Time Machine points to the backup drive (partitioned for main and data), and SuperDuper clone/copies to it at night.

At occasional and upredictable times, while I'm working, the backup drive spins up. The Mac Pro waits. The TimeMachine icon is not turning. Not sure why this happens, but its very frustrating since I have to stop and wait for the Apple 'pinwheel' to stop before I can continue what I was doing, or typing.

Any ideas for stopping this?
 
You could try going into energy saver and turning off "Put the hard disk(s) to sleep when possible." That might stop it.

Otherwise, this is pretty normal behavior.
 
You could try going into energy saver and turning off "Put the hard disk(s) to sleep when possible." That might stop it.

Otherwise, this is pretty normal behavior.

Yeah, it's definitely happening because the drive is spinning down. The stall is waiting for it to spin back up and become operational. Unfortunately, this can often be a random occurrence, not always happening only when Time Machine is about to start a backup.

What type of drive is it? If it's a WD MyBook, the above preference doesn't always work. There's a workaround that forces the system to access the drive periodically, but I've read that this greatly reduces life of the drive.
 
If you havent done so already, try disabling spotlight on that drive.

Interesting, never thought of that . Now that I think of it, it may be when I'm searching or navigating that this backup drive (OWC firewire) decides to spin up. I'll see if I can turn off Spotlight on just that drive.

seems like I wouldn't want the drive to never spin down. Its a backup drive. don't really want it spinning, or seeking etc unless I'm backing up or retreiving.
 
In reference to what dissolve said, I use http://www.macupdate.com/info.php/id/31158/keep-drive-spinning which keeps the drives from spinning down (and therefore you never have the spin-up hang)

Whether this does shorten the life of the drives or not I couldn't say, but I've had no issues.

It can shorten the life of drives. Just be aware of that when enabling this option. Consumer-grade drives are only really rated to run 8 hours or so a day, but enterprise or raid edition drives are built with the presumption that they will be running 24/7.

It sounds like you have a pretty good backup strategy in place, so it may be a non-issue other than replacing the drive more often.

All that said, you still aren't guaranteed a failure during the useful life of the drive by doing this. Hard drives are notoriously unpredictable and it's still a gamble if it will fail at all with or without this feature or because of this option.
 
Interesting, never thought of that . Now that I think of it, it may be when I'm searching or navigating that this backup drive (OWC firewire) decides to spin up. I'll see if I can turn off Spotlight on just that drive.
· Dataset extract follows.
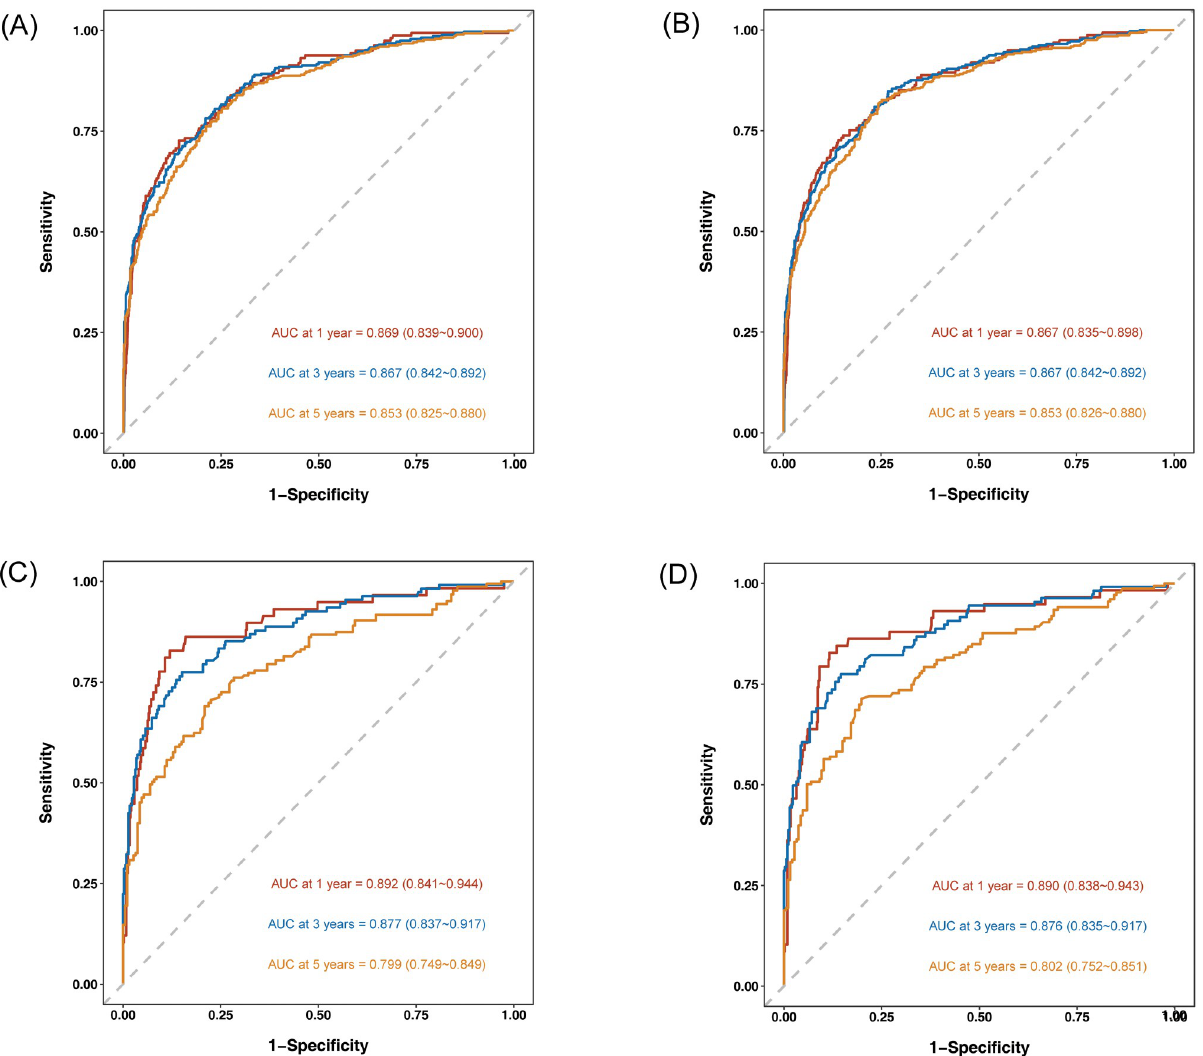
Fig 5. Time-dependent ROC curves for the 1-, 3-, and 5-year OS probability patients with NF-pNET in training cohort (A:NomogramA; B: NomogramB). Time-dependent ROC curves for the 1-, 3-, and 5-year OS probability patients with NF-pNET in validation cohort (C:NomogramA; D: NomogramB).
seems like I wouldn't want the drive to never spin down. Its a backup drive. don't really want it spinning, or seeking etc unless I'm backing up or retreiving.

Ideally, it would only spin up when you need to back up. I remember trying to disable spotlight on my WD and it didn't work, but hopefully you'll have better luck with an OWC drive. My (poor) solution was to just unplug the drive after a backup. This left open a wide window for human error in forgetting to back up, but that spin up lag was incredibly aggravating.
 
I've been having this problem since forever and still do (was honestly hoping Apple would solve it in the newer versions of the OS).

What the OS does, whenever I'm accessing the finder looking for something, "in case" this something might be on the external disk, it spinwheels everything until the external disk (4 HD's in an OWC RAID Array) has spun up. At that point, it allows me to go on getting that something I was after, even if it was in the internal HD.

I would expect Apple to modify the OS in order for me to be able to access every part of my internal HD without needing to spin up every external HD in my chain. IF what I'm looking for is in such HD's, THEN spin them up and spinwheel me.

Pointless to keep 4 HD's spinning all day for that occasional access to the HD or hourly Time Machine backup, IMHO.